Stored items
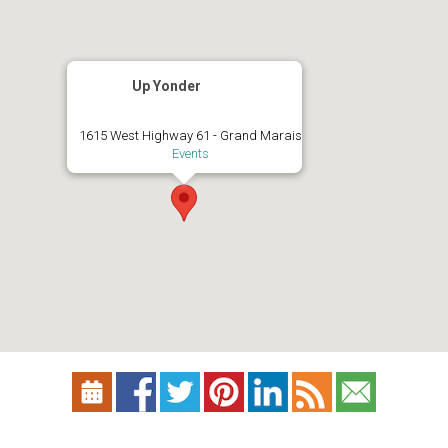
Up Yonder
1615 West Highway 61 - Grand Marais
Events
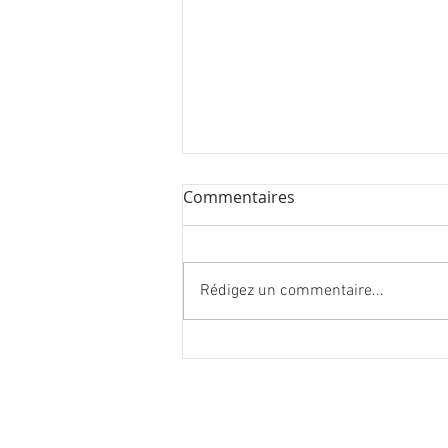
Commentaires
Rédigez un commentaire...
27 new artworks in London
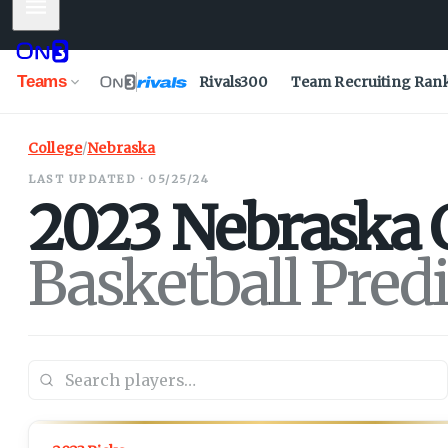
Mobile Menu
Teams
Rivals300
Team Recruiting Ran
College
/
Nebraska
LAST UPDATED · 05/25/24
2023
Nebraska
Basketball Pred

WHAT YOU SHOULD DO | Rewrite the data with every "Nebraska" changed to "Iowa" and all other text unchanged. Omit the pictures.

EXERCISE RESPONSE |
Up Yonder
1615 West Highway 61 - Grand Marais
Events
Commentaires
Rédigez un commentaire...
27 new artworks in London
Mobile Menu
Teams
Rivals300
Team Recruiting Ran
College
/
Iowa
LAST UPDATED · 05/25/24
2023
Iowa
Basketball Pred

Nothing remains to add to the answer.